#### Exercise material ####
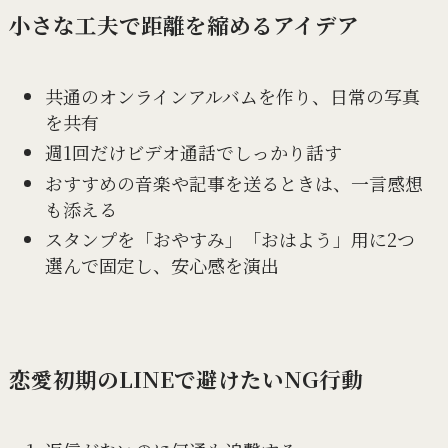
小さな工夫で距離を縮めるアイデア
共通のオンラインアルバムを作り、日常の写真
を共有
週1回だけビデオ通話でしっかり話す
おすすめの音楽や記事を送るときは、一言感想
も添える
スタンプを「おやすみ」「おはよう」用に2つ
選んで固定し、安心感を演出
恋愛初期のLINEで避けたいNG行動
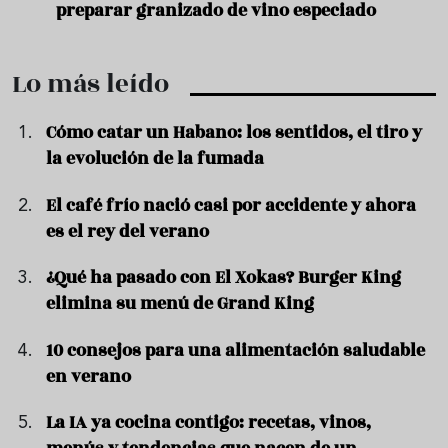
preparar granizado de vino especiado
vera
Lo más leído
Cómo catar un Habano: los sentidos, el tiro y
la evolución de la fumada
El café frío nació casi por accidente y ahora
es el rey del verano
¿Qué ha pasado con El Xokas? Burger King
elimina su menú de Grand King
10 consejos para una alimentación saludable
en verano
La IA ya cocina contigo: recetas, vinos,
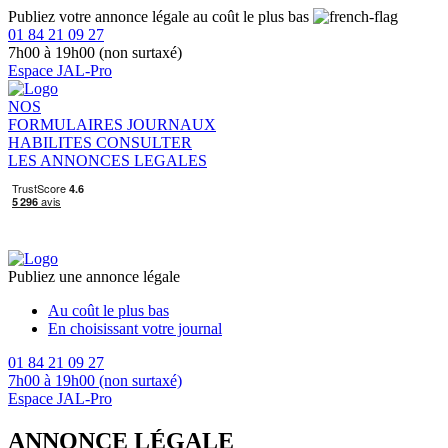
Publiez votre annonce légale au coût le plus bas
01 84 21 09 27
7h00 à 19h00 (non surtaxé)
Espace JAL-Pro
NOS
FORMULAIRES
JOURNAUX
HABILITES
CONSULTER
LES ANNONCES LEGALES
Publiez une annonce légale
Au coût le plus bas
En choisissant votre journal
01 84 21 09 27
7h00 à 19h00 (non surtaxé)
Espace JAL-Pro
ANNONCE LÉGALE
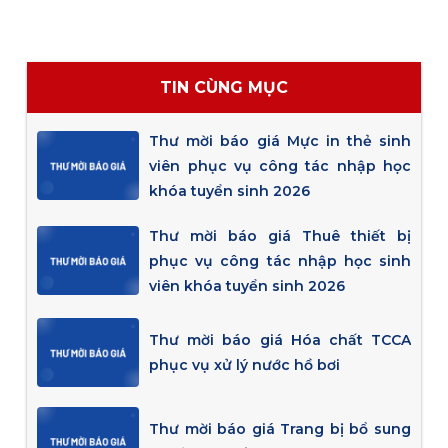
TIN CÙNG MỤC
Thư mời báo giá Mực in thẻ sinh
viên phục vụ công tác nhập học
khóa tuyển sinh 2026
Thư mời báo giá Thuê thiết bị
phục vụ công tác nhập học sinh
viên khóa tuyển sinh 2026
Thư mời báo giá Hóa chất TCCA
phục vụ xử lý nước hồ bơi
Thư mời báo giá Trang bị bổ sung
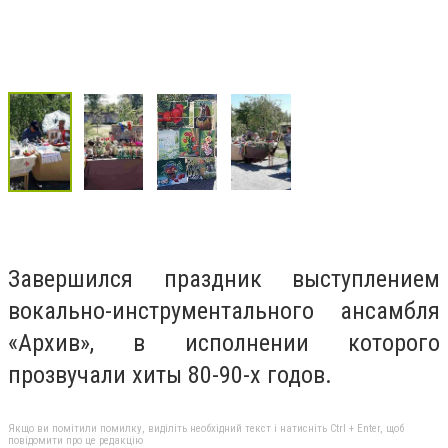
Завершился праздник выступлением
вокально-инструментального ансамбля
«Архив», в исполнении которого
прозвучали хиты 80-90-х годов.
Якщо ви помітили помилку, виділіть необхідний текст і натисніть Ctrl + Enter, щоб
повідомити про це редакцію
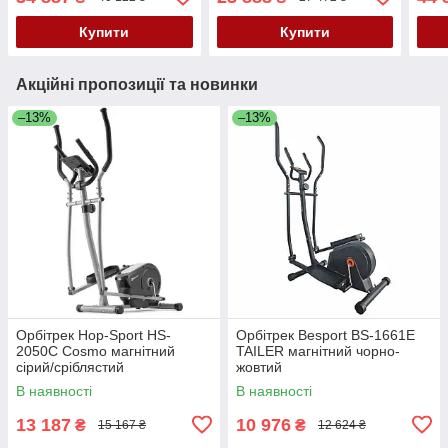
Купити
Купити
Акційні пропозиції та новинки
–13%
–13%
Орбітрек Hop-Sport HS-
Орбітрек Besport BS-1661E
2050C Cosmo магнітний
TAILER магнітний чорно-
сірий/сріблястий
жовтий
В наявності
В наявності
13 187
10 976
₴
₴
15 167 ₴
12 624 ₴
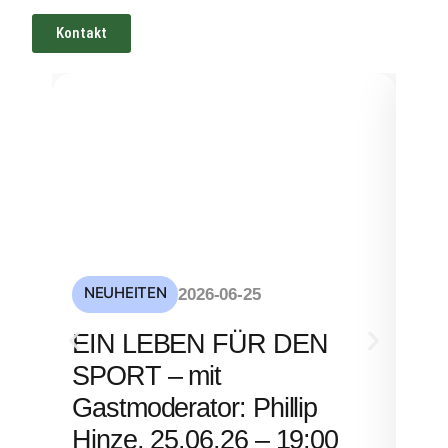
Kontakt
NEUHEITEN
NE
2026-06-25
S
EIN LEBEN FÜR DEN
mi
SPORT – mit
– 
Gastmoderator: Phillip
Hinze, 25.06.26 – 19:00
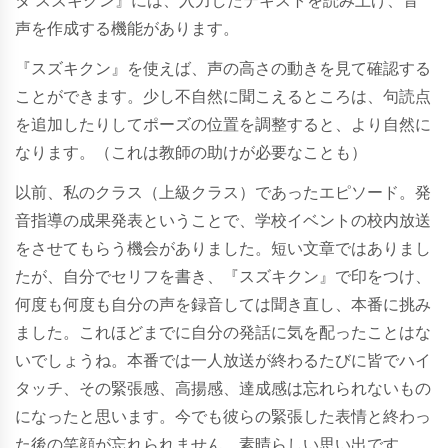
タ スズキクン』には、入力したテキストを読み上げ、音
声を作成する機能があります。
『スズキクン』を使えば、声の高さの動きを見て確認する
ことができます。少し不自然に聞こえるところは、句読点
を追加したりしてポーズの位置を調整すると、より自然に
なります。（これは教師の助けが必要なことも）
以前、私のクラス（上級クラス）であったエピソード。発
音指導の成果発表ということで、学校イベントの校内放送
をさせてもらう機会がありました。短い文章ではありまし
たが、自分でセリフを書き、『
スズキクン』で印をつけ、
何度も何度も自分の声を録音しては聞き直し、本番に挑み
ました。これほどまでに自分の発話に気を配ったことはな
いでしょうね。本番では一人放送が終わるたびに皆でハイ
タッチ、その緊張感、高揚感、達成感は忘れられないもの
になったと思います。今でも彼らの緊張した表情と終わっ
た後の笑顔が忘れられません。素晴らしい思い出です。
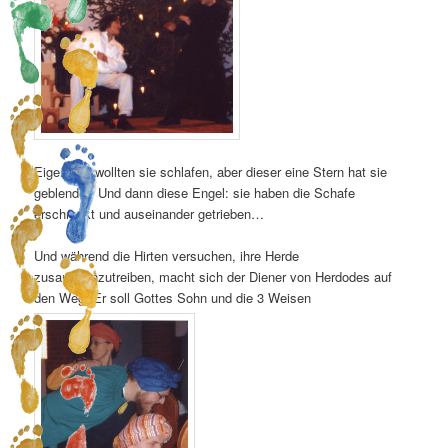
Eigentlich wollten sie schlafen, aber dieser eine Stern hat sie
geblendet. Und dann diese Engel: sie haben die Schafe
erschreckt und auseinander getrieben…
Und während die Hirten versuchen, ihre Herde
zusammenzutreiben, macht sich der Diener von Herdodes auf
den Weg. Er soll Gottes Sohn und die 3 Weisen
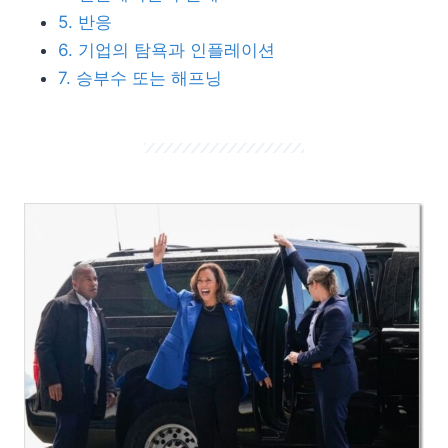
5. 반응
6. 기업의 탐욕과 인플레이션
7. 승부수 또는 해프닝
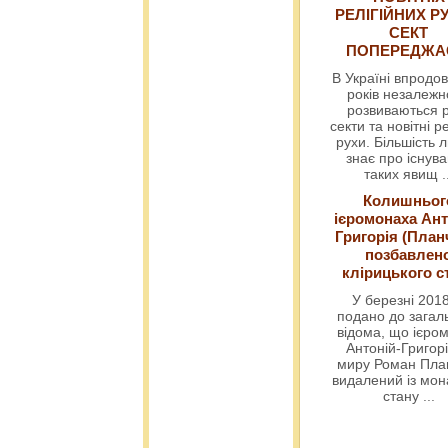
РЕЛІГІЙНИХ РУ
СЕКТ
ПОПЕРЕДЖ
В Україні впродов
років незалежн
розвиваються р
секти та новітні ре
рухи. Більшість 
знає про існув
таких явищ
.
Колишньог
ієромонаха Ант
Григорія (План
позбавлен
клірицького с
У березні 2018
подано до загал
відома, що ієро
Антоній-Григорі
миру Роман Пла
видалений із мо
стану
...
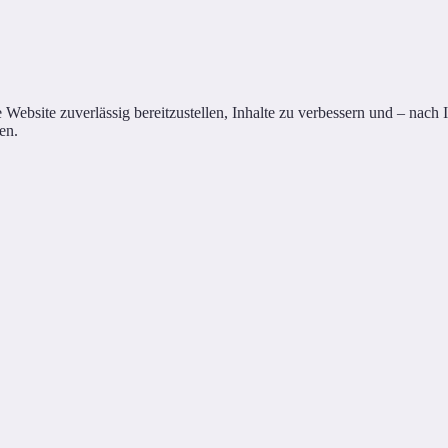
site zuverlässig bereitzustellen, Inhalte zu verbessern und – nach Ihr
en.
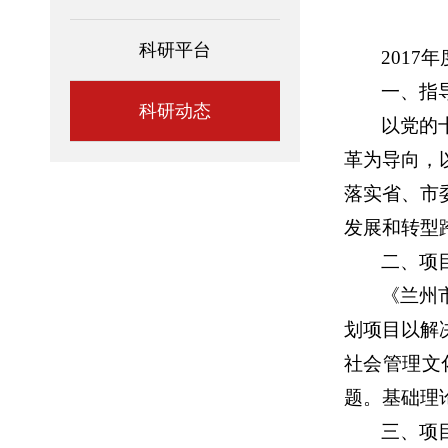
科研平台
2017
年
一、指
科研动态
以党的
革为导向，
落实省、市
发展和转型
二、项
《兰州
划项目以解
社会管理文
题。基础理
三、项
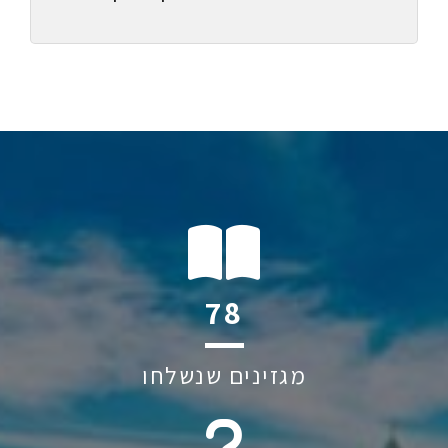
120
מגזינים שנשלחו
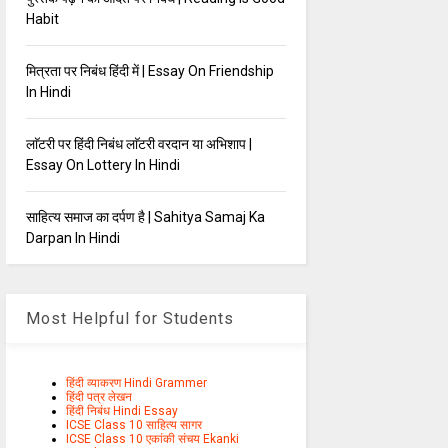
Habit
मित्रता पर निबंध हिंदी में | Essay On Friendship
In Hindi
लाॅटरी पर हिंदी निबंध लाॅटरी वरदान या अभिशाप |
Essay On Lottery In Hindi
साहित्य समाज का दर्पण है | Sahitya Samaj Ka
Darpan In Hindi
Most Helpful for Students
हिंदी व्याकरण Hindi Grammer
हिंदी पत्र लेखन
हिंदी निबंध Hindi Essay
ICSE Class 10 साहित्य सागर
ICSE Class 10 एकांकी संचय Ekanki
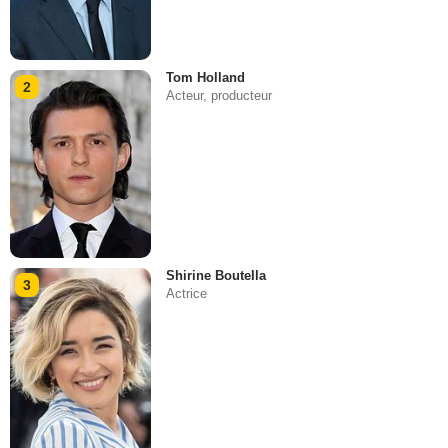
Tom Holland
2
Acteur, producteur
Shirine Boutella
3
Actrice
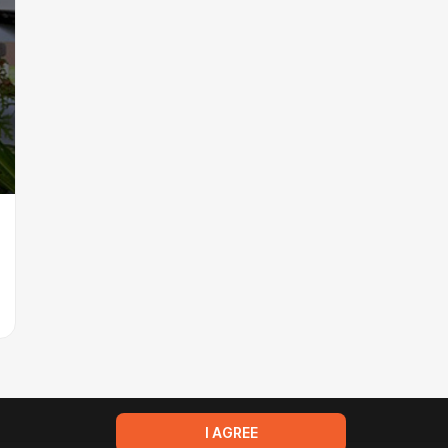
I AGREE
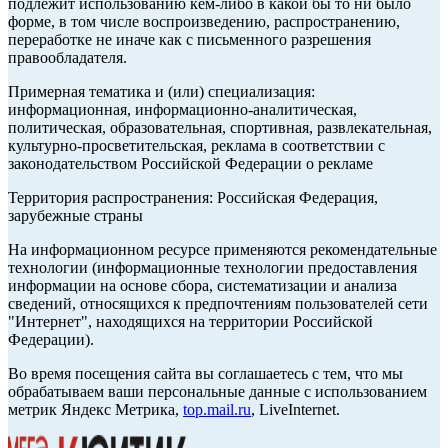
подлежит использованию кем-либо в какой бы то ни было
форме, в том числе воспроизведению, распространению,
переработке не иначе как с письменного разрешения
правообладателя.
Примерная тематика и (или) специализация:
информационная, информационно-аналитическая,
политическая, образовательная, спортивная, развлекательная,
культурно-просветительская, реклама в соответствии с
законодательством Российской Федерации о рекламе
Территория распространения: Российская Федерация,
зарубежные страны
На информационном ресурсе применяются рекомендательные
технологии (информационные технологии предоставления
информации на основе сбора, систематизации и анализа
сведений, относящихся к предпочтениям пользователей сети
"Интернет", находящихся на территории Российской
Федерации).
Во время посещения сайта вы соглашаетесь с тем, что мы
обрабатываем ваши персональные данные с использованием
метрик Яндекс Метрика,
top.mail.ru
, LiveInternet.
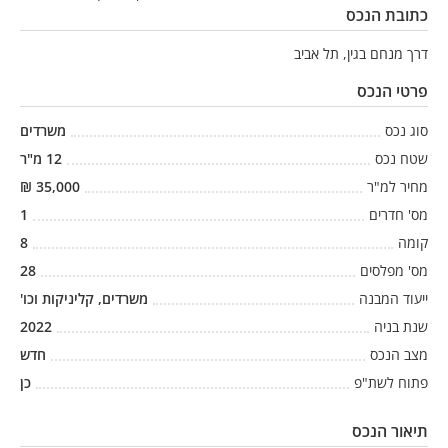
כתובת הנכס
דרך מנחם בגין, תל אביב
פרטי הנכס
סוג נכס
משרדים
שטח נכס
12
מ"ר
מחיר למ"ר
35,000
₪
מס' חדרים
1
קומה
8
מס' מפלסים
28
ייעוד המבנה
משרדים, קליניקות וכו'
שנת בניה
2022
מצב הנכס
חדש
פתוח לשת"פ
כן
תיאור הנכס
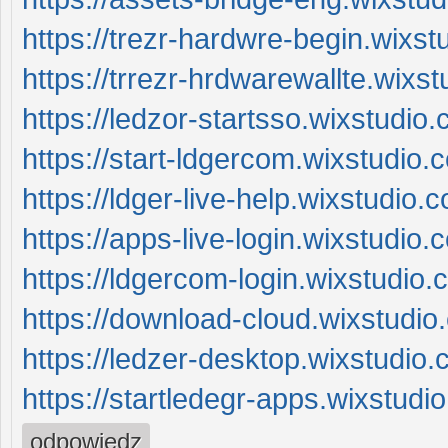
https://trezr-hardwre-begin.wixs
https://trrezr-hrdwarewallte.wixs
https://ledzor-startsso.wixstudio
https://start-ldgercom.wixstudio
https://ldger-live-help.wixstudio
https://apps-live-login.wixstudio.
https://ldgercom-login.wixstudio.
https://download-cloud.wixstudi
https://ledzer-desktop.wixstudio
https://startledegr-apps.wixstudi
odpowiedz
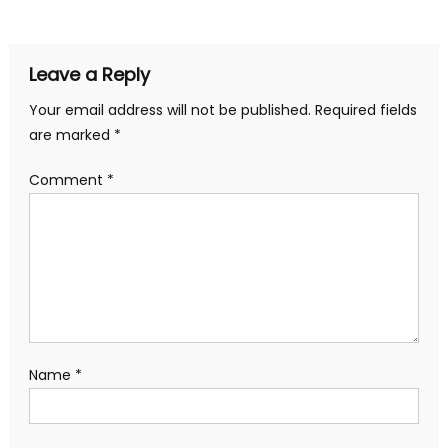
Leave a Reply
Your email address will not be published.
Required fields
are marked
*
Comment
*
Name
*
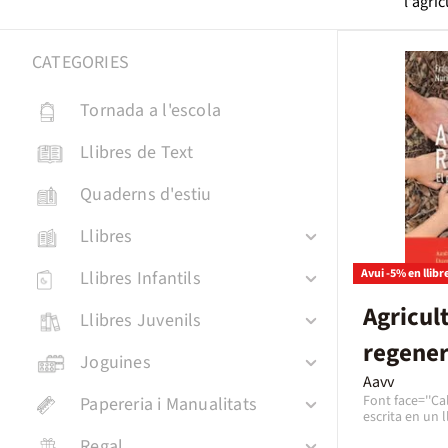
l'agric
CATEGORIES
Tornada a l'escola
Llibres de Text
Quaderns d'estiu
Cicle Infantil
Llibres
Primària
Avui -5% en llibr
Llibres Infantils
Secundària ESO
Llibres ficció
Agricul
Llibres Juvenils
Batxillerat
Llibres no ficció
Llibres Infantils TOP ⭐
regener
Joguines
Cicles Formatius
Els més venuts ⭐
Contes infantils
Romàntica
el com i
Aavv
Font face=''Cal
Papereria i Manualitats
Idiomes
Novetats en llibres
Fantasia
Edats
Còmics per a nen/es
Contes infantils curts
català)
escrita en un l
molts casos au
Regal
Temes socials
Belles arts i Coloring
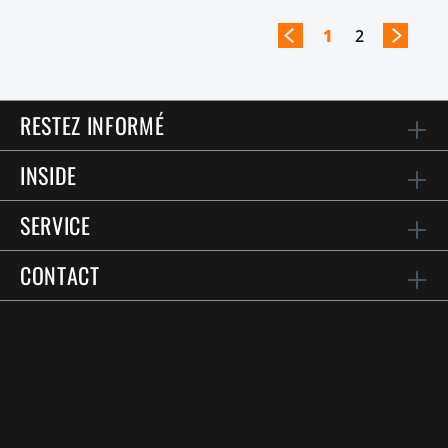
1
2
RESTEZ INFORMÉ
INSIDE
SERVICE
CONTACT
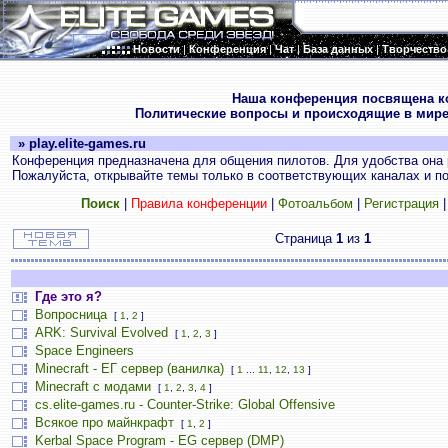
Новости
|
Конференция
|
Чат
|
База данных
|
Творчество
.
Наша конференция посвящена к
Политические вопросы и происходящие в мире
» play.elite-games.ru
Конференция предназначена для общения пилотов. Для удобства она 
Пожалуйста, открывайте темы только в соответствующих каналах и пос
Поиск
|
Правила конференции
|
Фотоальбом
|
Регистрация
Страница
1
из
1
Где это я?
Вопросница
[
1
,
2
]
ARK: Survival Evolved
[
1
,
2
,
3
]
Space Engineers
Minecraft - ЕГ сервер (ванилка)
[
1
...
11
,
12
,
13
]
Minecraft с модами
[
1
,
2
,
3
,
4
]
cs.elite-games.ru - Counter-Strike: Global Offensive
Всякое про майнкрафт
[
1
,
2
]
Kerbal Space Program - EG сервер (DMP)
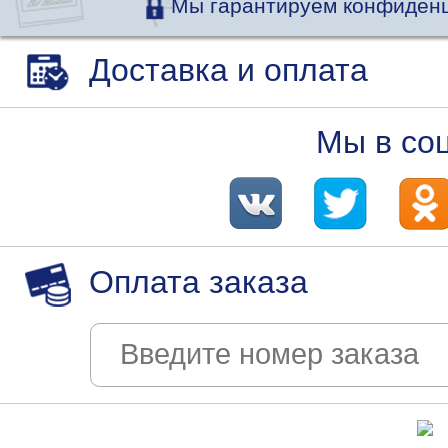
Мы гарантируем конфиденц
Доставка и оплата
Мы в со
Оплата заказа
####
## Work task
Filter the data for the string "tuyển" and copy every line that has it.

## Output for this exercise
khóa tuyển sinh 2026
viên khóa tuyển sinh 2026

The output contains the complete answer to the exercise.